Health Minister Sussan Ley said the new measures, which will be part of the May 12 federal budget, included the establishment of a national school vaccination register and financial incentives for doctors to pursue children two months overdue for their immunisations.
An information campaign involving doctors will also be rolled out to educate parents, she said.
"We need to make sure that the information is available through general practitioners to explain to those parents who are hesitant, who are getting complex and complicated information and, quite honestly, hearing some crackpot ideas about what happens if you vaccinate children," Ley told reporters.
"In fact, what happens is your children maintain immunity from diseases that can either kill or give lifetime difficulties."
Ley said the package was part of a "carrot and stick" approach to immunisation. The government last Sunday said it would block parents who refuse to vaccinate their children from accessing some government benefits.
Social Services Minister Scott Morrison toughened the restrictions Sunday, removing the religious exemption from the "no jab, no pay" policy.
This means that only parents unwilling to vaccinate their children on medical grounds will still be allowed to receive the payments.
Morrison said that after speaking to representatives from the Church of Christ, Scientist, the one religious group that held an exemption, he had removed it.
"Having been informed the religion is not advising members to avoid vaccinating their children... the government no longer sees that the exemption is current," Morrison said in a statement.

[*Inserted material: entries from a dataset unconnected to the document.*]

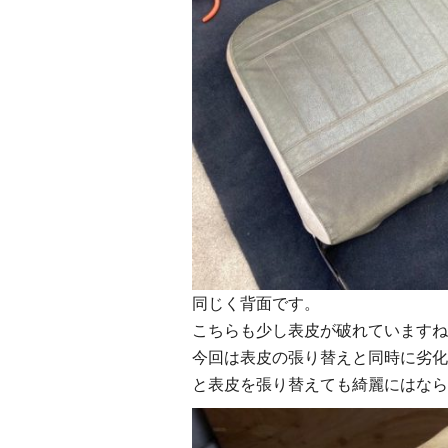
同じく背面です。
こちらも少し表皮が破れていますね
今回は表皮の張り替えと同時に劣化
と表皮を張り替えても綺麗にはなら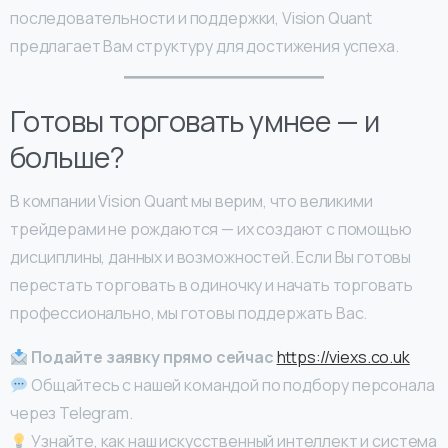
последовательности и поддержки, Vision Quant
предлагает Вам структуру для достижения успеха.
Готовы торговать умнее — и
больше?
В компании Vision Quant мы верим, что великими
трейдерами не рождаются — их создают с помощью
дисциплины, данных и возможностей. Если Вы готовы
перестать торговать в одиночку и начать торговать
профессионально, мы готовы поддержать Вас.
Подайте заявку прямо сейчас
https://viexs.co.uk
Общайтесь с нашей командой по подбору персонала
через Telegram.
Узнайте, как наш искусственный интеллект и система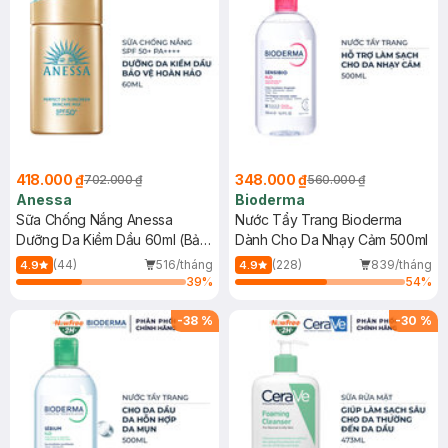
418.000 ₫
348.000 ₫
702.000 ₫
560.000 ₫
Anessa
Bioderma
Sữa Chống Nắng Anessa
Nước Tẩy Trang Bioderma
Dưỡng Da Kiềm Dầu 60ml (Bản
Dành Cho Da Nhạy Cảm 500ml
Mới)
(44)
516/tháng
(228)
839/tháng
4.9
4.9
39
%
54
%
-
38
%
-
30
%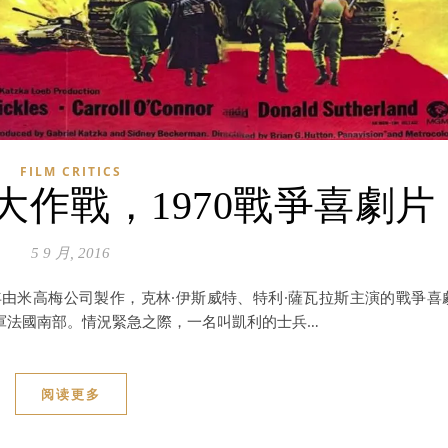
FILM CRITICS
作戰，1970戰爭喜劇片
5 9 月, 2016
是1970年由米高梅公司製作，克林·伊斯威特、特利·薩瓦拉斯主演的戰爭喜
進軍法國南部。情況緊急之際，一名叫凱利的士兵…
阅读更多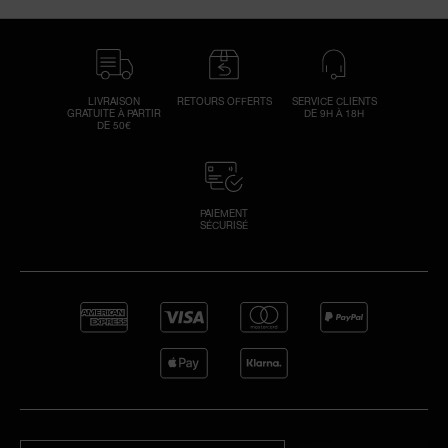
LIVRAISON
RETOURS OFFERTS
SERVICE CLIENTS
GRATUITE À PARTIR
DE 9H À 18H
DE 50€
PAIEMENT
SÉCURISÉ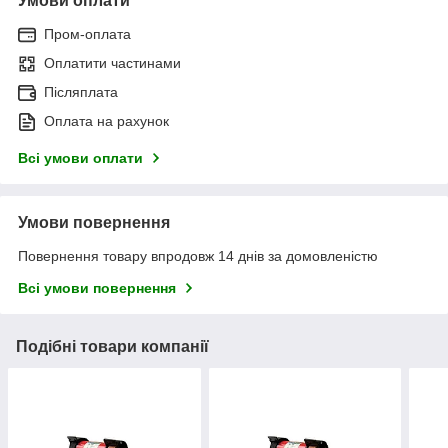
Умови оплати
Пром-оплата
Оплатити частинами
Післяплата
Оплата на рахунок
Всі умови оплати
Умови повернення
Повернення товару впродовж 14 днів за домовленістю
Всі умови повернення
Подібні товари компанії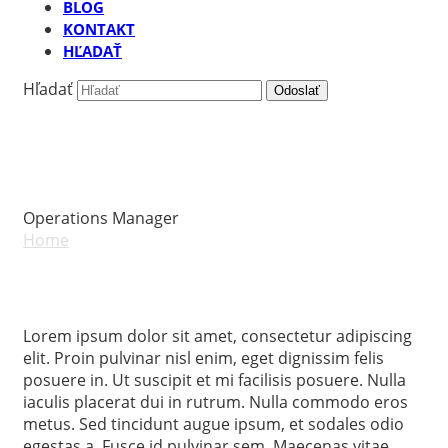
BLOG
KONTAKT
HĽADAŤ
Hľadať
Odoslať
Amelia Adams
Operations Manager
Home
»
Amelia Adams
Lorem ipsum dolor sit amet, consectetur adipiscing
elit. Proin pulvinar nisl enim, eget dignissim felis
posuere in. Ut suscipit et mi facilisis posuere. Nulla
iaculis placerat dui in rutrum. Nulla commodo eros
metus. Sed tincidunt augue ipsum, et sodales odio
egestas a. Fusce id pulvinar sem. Maecenas vitae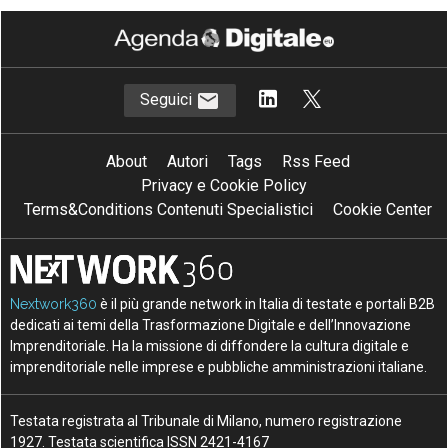
Seguici
About
Autori
Tags
Rss Feed
Privacy e Cookie Policy
Terms&Conditions Contenuti Specialistici
Cookie Center
Nextwork360
è il più grande network in Italia di testate e portali B2B
dedicati ai temi della Trasformazione Digitale e dell’Innovazione
Imprenditoriale. Ha la missione di diffondere la cultura digitale e
imprenditoriale nelle imprese e pubbliche amministrazioni italiane.
Testata registrata al Tribunale di Milano, numero registrazione
1927. Testata scientifica ISSN 2421-4167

"Having resolved this outstanding matter the government will not be receiving nor authorising any further vaccination exemption applications from religious organisations."
Australia has vaccination rates of over 90 per cent for children aged one to five.
At least 166,000 children were last year recorded as being overdue for their vaccinations for more than two months, Ley said.
More than 39,000 children aged under seven were not vaccinated because of their parents' objections, an increase of more than 24,000 children over the past decade, the government added.
The anti-vaccination movement has coincided with the resurgence of measles, a preventable disease, in some European countries as well as in parts of the United States.
Many people who do not vaccinate their children say they fear a triple vaccine for measles, mumps and rubella is responsible for increasing cases of autism -- a theory repeatedly disproven by various studies.